En même temps, elle permet de répondre à la demande de certains clients qui ont toujours plus besoin de réactivité. Ce qui est évidemment plus facile à offrir quand on produit sur place, et non en Asie. D'autant que tous les métiers (gainiers, maroquiniers, menuisiers) se trouvent dans l'entreprise. Et que l'entreprise a mis sur pied un programme de formation interne dans le but d'augmenter le niveau général de compétences et la flexibilité des collaborateurs.
Difficile. Autant de mesures nécessaires, mais insuffisantes. «Nous avions besoin de pouvoir travailler avec du crédit pour financer la croissance et le fonds de roulement, et réaliser les investissements nécessaires à l'industrialisation des petites séries. Mais il est très difficile de démarcher une banque quand on sort d'une restructuration.»
La promotion économique genevoise, qui suivait le dossier, met alors Alain Blanchoud en contact avec la Fondation d'Aide aux Entreprises (FAE, née de la fusion de divers organismes de soutien genevois).
«Nous sommes entrés en matière car les conditions préalables étaient réunies: l'assainissement avait été effectué, la pérennité de l'entreprise était démontrée (notamment grâce à un carnet de commandes important) et des emplois pouvaient être sauvés», racontent Jean Métrailler et Serge Nouara, respectivement directeur et directeur adjoint de la FAE. Ils présentent le dossier à leur conseil de fondation. Qui accepte, il y a quelques semaines, de cautionner un crédit bancaire.
Reste encore à trouver une banque prête à octroyer un crédit. «Nous ne sommes pas là pour nous ingérer dans le choix des banques», relève Jean Métrailler. Même si le crédit est complètement cautionné, et ce de manière solidaire (autrement dit, la banque n'a pas besoin d'entamer une procédure de poursuite mais peut demander le solde de son crédit s'il y a défaillance du débiteur), il faut que l'établissement croie au business plan et que le prêt entre dans sa stratégie.

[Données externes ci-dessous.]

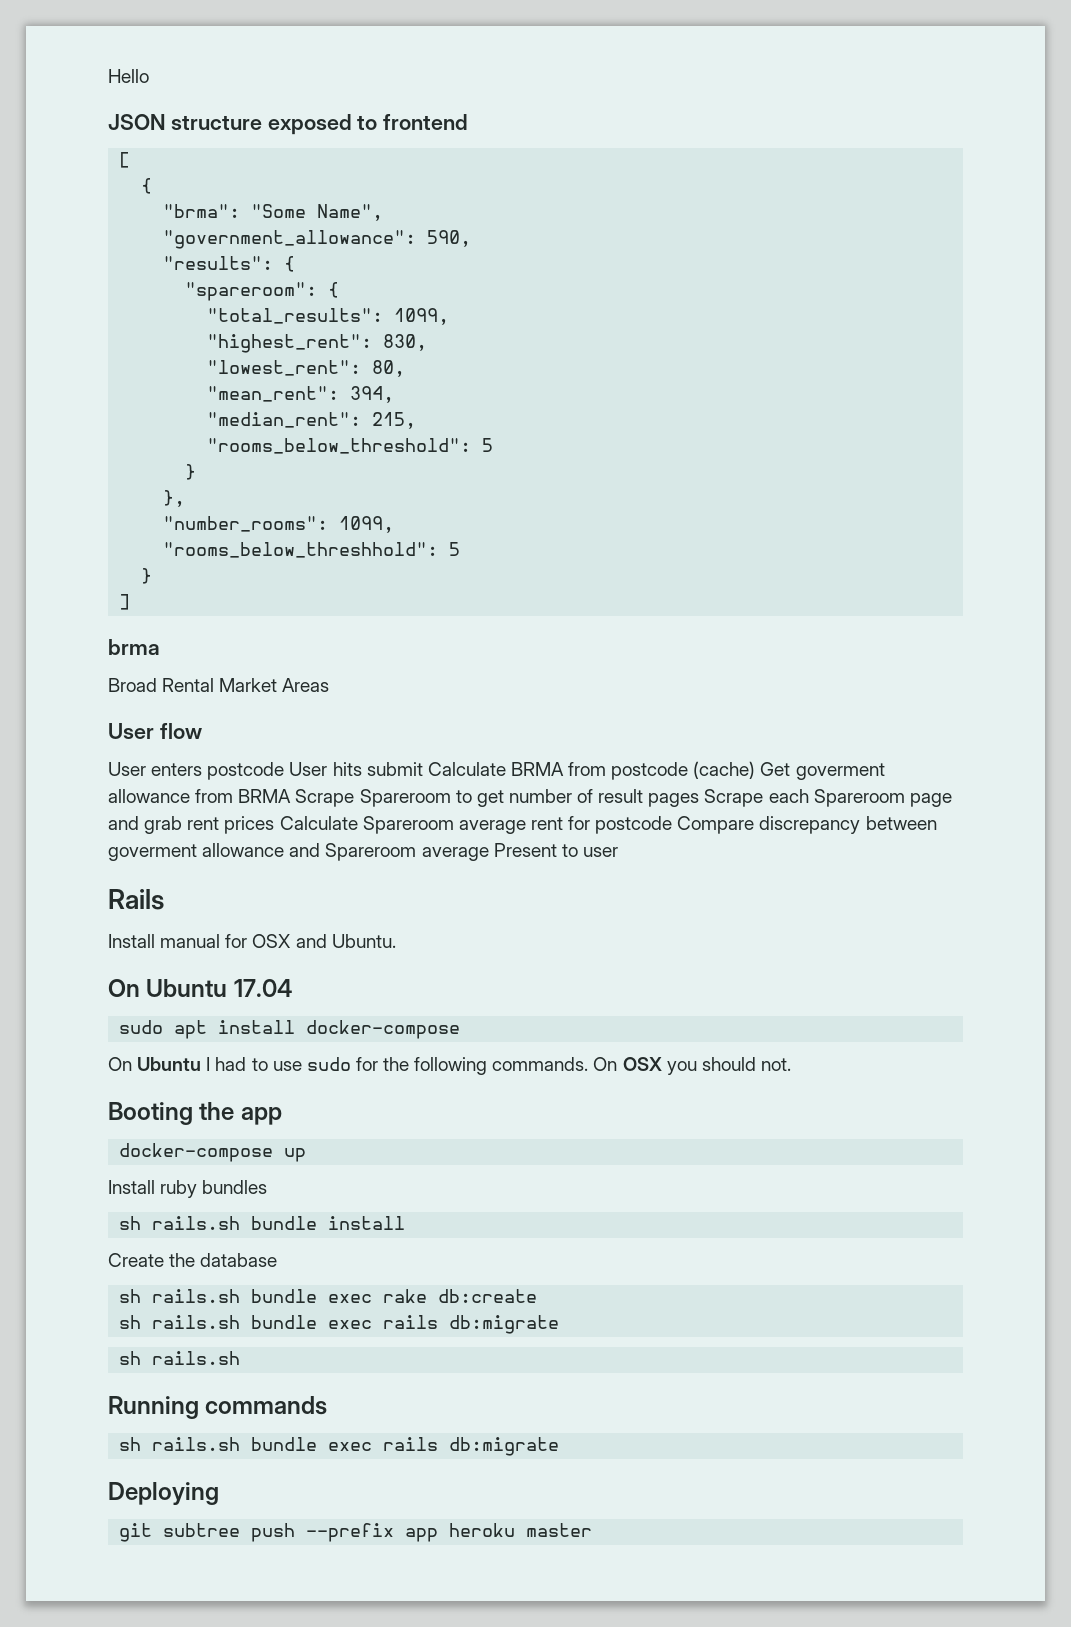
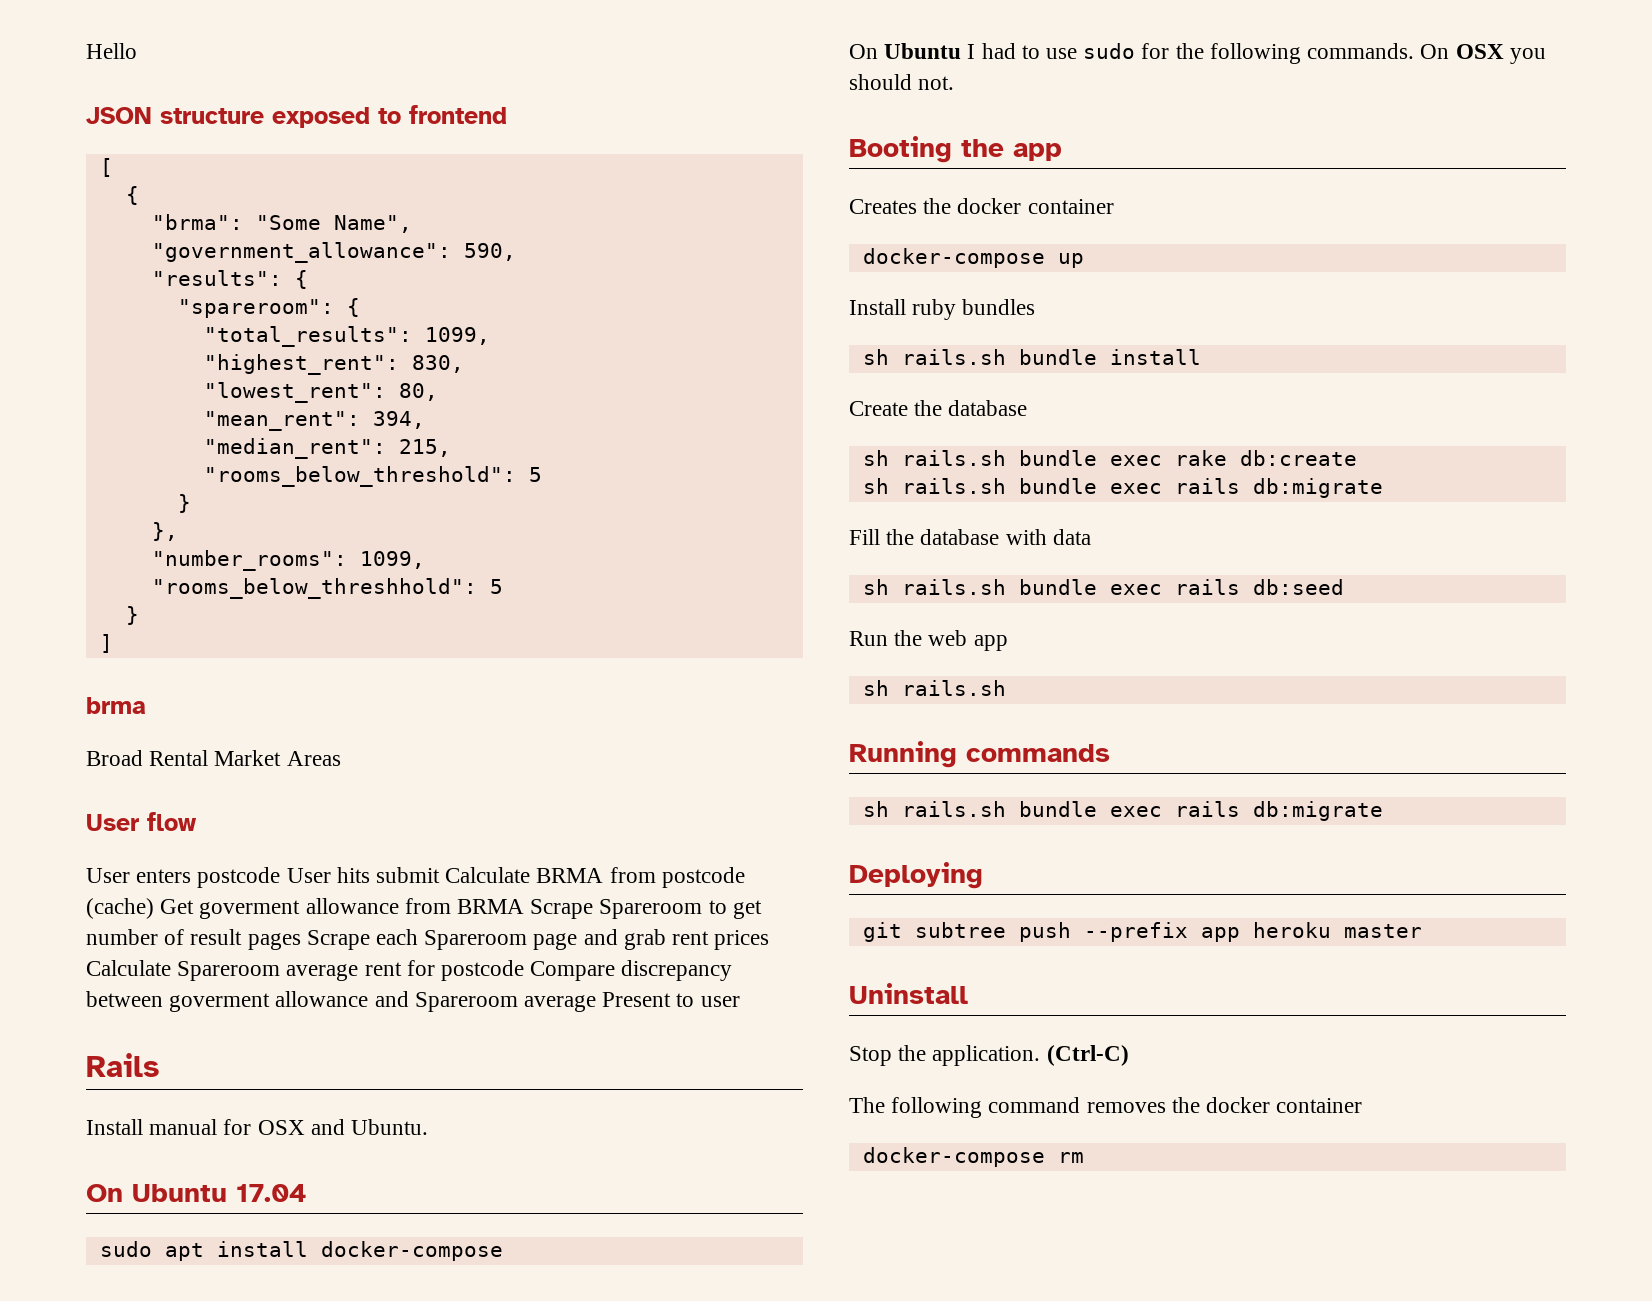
(282, 1116) none -> [849,198,1114,214] // Creates the docker container
(560, 1324) none -> [849,529,1091,545] [862,579,1344,595] [849,630,1008,651] // Fill the database with data // sh rails.sh bundle exec rails db:seed // Run the web app
(593, 1530) none -> [849,983,968,1004] [849,1045,1129,1066] [849,1097,1363,1118] [862,1147,1084,1167] // Uninstall // Stop the application. (Ctrl-C) // The following command removes the docker container // docker-compose rm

Signé. C'est désormais chose faite. A mi-juin, la banque Cial, qui appartient au groupe français CIC et qui désire renforcer sa présence sur le marché suisse du crédit aux entreprises, signe et permet ainsi à l'entreprise d'envisager à nouveau une croissance.
Elle redémarre sur des bases plus modestes, en raison des désinvestissements. Mais la structure est intacte (elle a gardé ses représentants aux Etats-Unis et à Dubaï) et la base de clients plus équilibrée: elle est aujourd'hui moins dépendante de quelques très grands noms et livre ses produits autant à des joailliers et horlogers très connus, qu'à des maisons plus petites.
Fondation d'aide aux entreprises
La mission première de la FAE est de favoriser les emplois. Parmi ses outils: le cautionnement de prêts ou leasings bancaires. «Nous intervenons dans les entreprises souffrant d'un déficit de fonds propres, dû notamment à la jeunesse de l'entreprise, à un assainissement qui vient d'être réalisé ou lors d'un important plan de développement», énumère Serge Nouara. Elle ne boude pas les secteurs réputés sinistrés, du moment que le dossier est solide. Parmi les entreprises qu'elle a aidées récemment: un important restaurant situé route des Acacias (quartier des affaires à Genève qui prend toujours plus d'importance), et une start-up biotech qui, après avoir levé plusieurs millions de francs, voulait un leasing pour financer sa salle blanche (le leasing étant un engagement hors bilan, il n'accroît pas l'endettement, donnée importante lorsque l'on vise, comme cette société, une introduction en Bourse).